Thursdays lesson Bec had a little course set up for us. We started out warming up over poles as usual and Henry was lovely and relaxed and stayed soft and round. It was easier as usual on the left rein but even the right rein wasn't too hard. We quickly moved on to a course, and started out jumping a single upright. I needed a nice upright, bouncy canter that was in front of my leg. It was important for me to get the canter right because I truely screwed things up when I didn't.
It's too dark to take photos, so enjoy unrelated pictures!

We gradually built up a course and it was obvious when I let the canter get flat. We would get a bad spot and Henry would have to climb over the jump. Ugh! However, when I had a good canter, the jumps flowed and we landed on the correct lead a lot more often. After a short course Bec and I had a chat and I told her about the homework I had done after our last lesson, to get Henry more supple and to be more demanding about landing on the correct  lead. I had practiced our flying changes and they weren't terrible but they certainly needed work.
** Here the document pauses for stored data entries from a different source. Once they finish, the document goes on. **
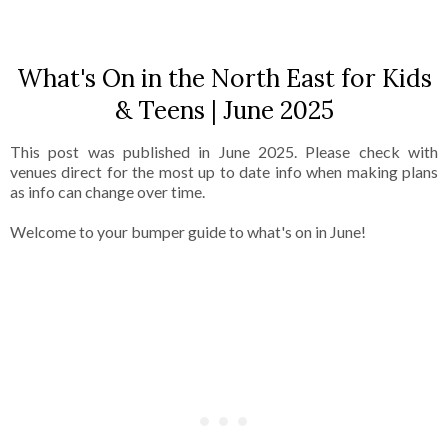
What's On in the North East for Kids
& Teens | June 2025
This post was published in June 2025. Please check with
venues direct for the most up to date info when making plans
as info can change over time.
Welcome to your bumper guide to what's on in June!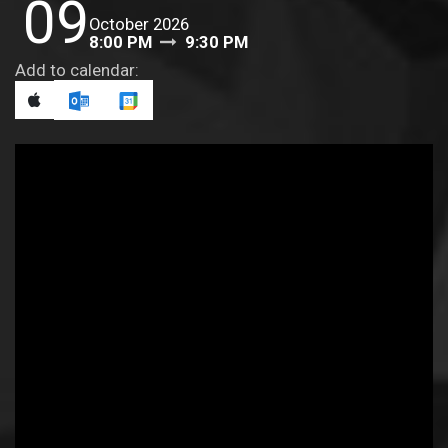
09
October 2026
8:00 PM
9:30 PM
Add to calendar:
Bec talked me through them, and straightness and self carriage were the key which basically what the aim is all the time. The exercise made me really maintain the contact with the outside rein, and we ended up having two brilliant, clean changes in both directions.

Once we got that sorted we kept on with the course, adding a triple line of oxer two strides to an upright, three strides to a second upright. That went well, but I needed to ride more forward and keep the canter nice and bouncy to help Henry out. We also added a skinny chevron which Henry bossed over. In fact he locked on and nailed it without much help from me, good pony!
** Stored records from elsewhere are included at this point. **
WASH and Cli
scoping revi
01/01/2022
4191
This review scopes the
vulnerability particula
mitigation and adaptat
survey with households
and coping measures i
We finished by jumping through a 5 stride curving line, starting on the right rein and changing to the left. This was very challenging and the first time through we got it done but it wasn't smooth and Henry didn't change leads. Second time was better but third time was the charm and we got the correct leads over both fences!

I still need to work on keeping Henry rounder and straight to the outside rein, plus keep working on faster reaction times, but my  position has improved, I didn't get told off for it once! 
The orange pony is enjoying a life of leisure!

I had a good chat to Bec during the lesson about what height to enter at Gidge. She said that we were more than ready for 80 and theres no point in going out at 65, it's just not big enough now! All the  lessons have also helped boost my confidence and 65 will be too easy!